According to the press release, the acquisition will “enable enterprises to easily build automated voice response applications that are integrated with not only their converged IP network but also work well within their Services Oriented Architecture (SOA) enabling the use of common services across the network”.

Cisco IOS VoiceXML interpreters have been integrated in various gateway and router products for quite a while, but this huge potential – given the installed base – was not yet matched by state-of-the art tools on the application development side. So from Cisco’s point of view, the acquisition clearly makes sense.
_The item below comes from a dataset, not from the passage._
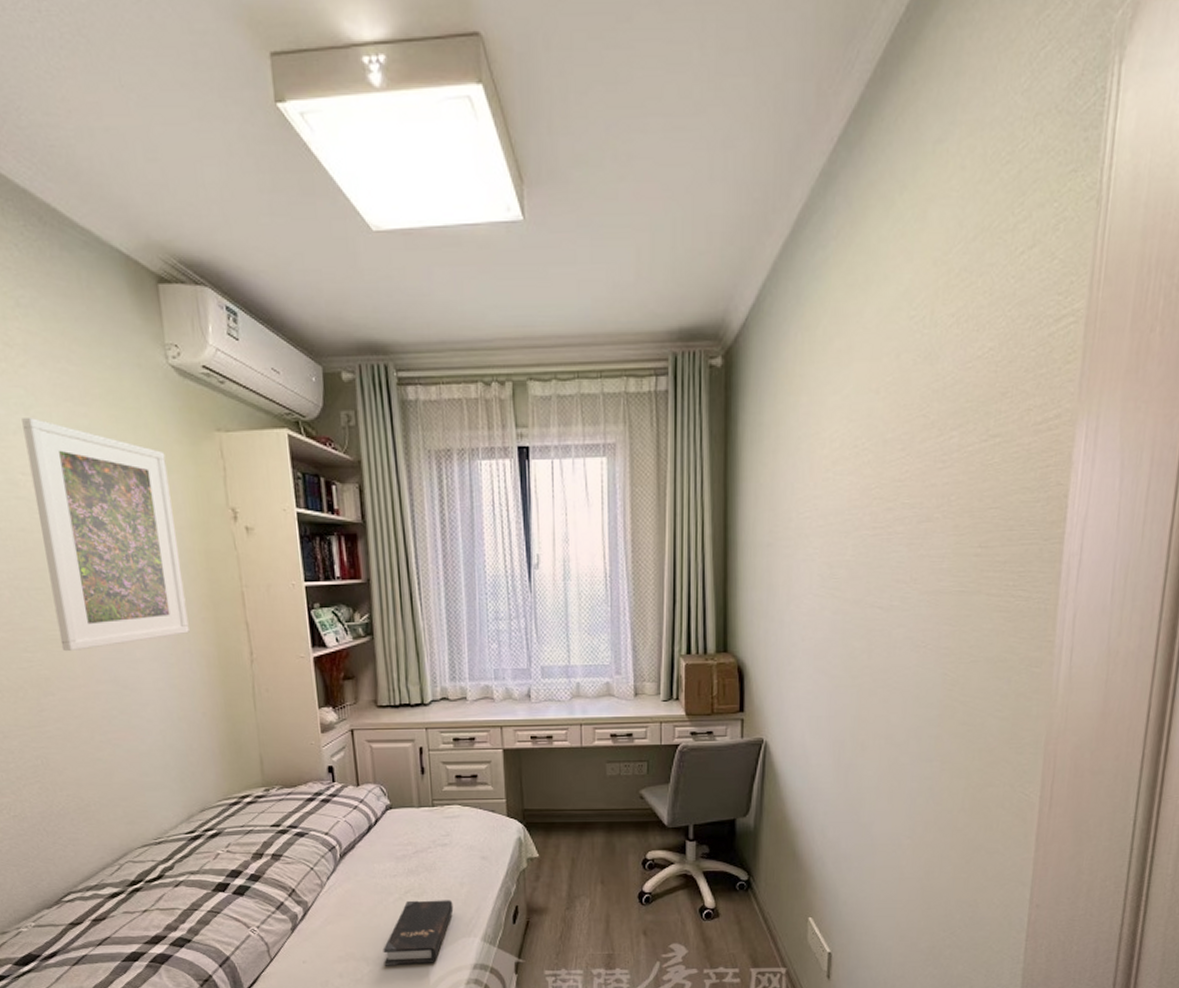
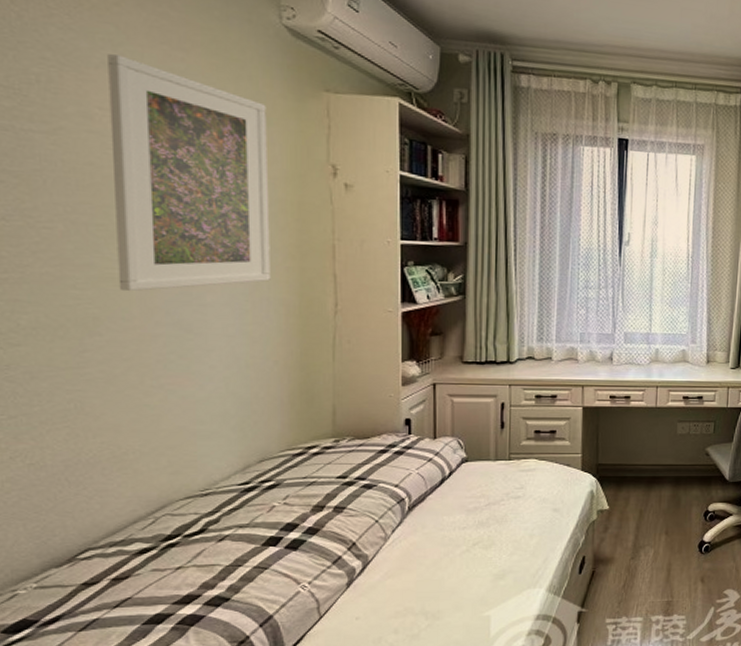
hardback book: present [383,900,454,966] -> none [444,551,521,620]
The continued shrinking of the VoiceXML ecosystem may mean that technology providers will have an easier time offering well-integrated, well-supported (and, on the whole, more affordable?) product suites to their customers. If integration issues are the parasites of the VoiceXML ecosystem, consolidation will reduce their visible impact or kill them alltogether – over time. A Good Thing, one might say. On the other hand, the reduction of the VoiceXML ecosystem to a smaller number of vertically integrated players may hamper standardization, openness and innovation. For one thing, the gobbling up of Audium by Cisco may very well make it practically or commercially impossible for non-Cisco customers to use this excellent tool. Unless they also switch to Cisco hardware, that is …

Let’s hope that common sense prevails, in the (common) interest of accelerated market development. Once we’re there, may the best win.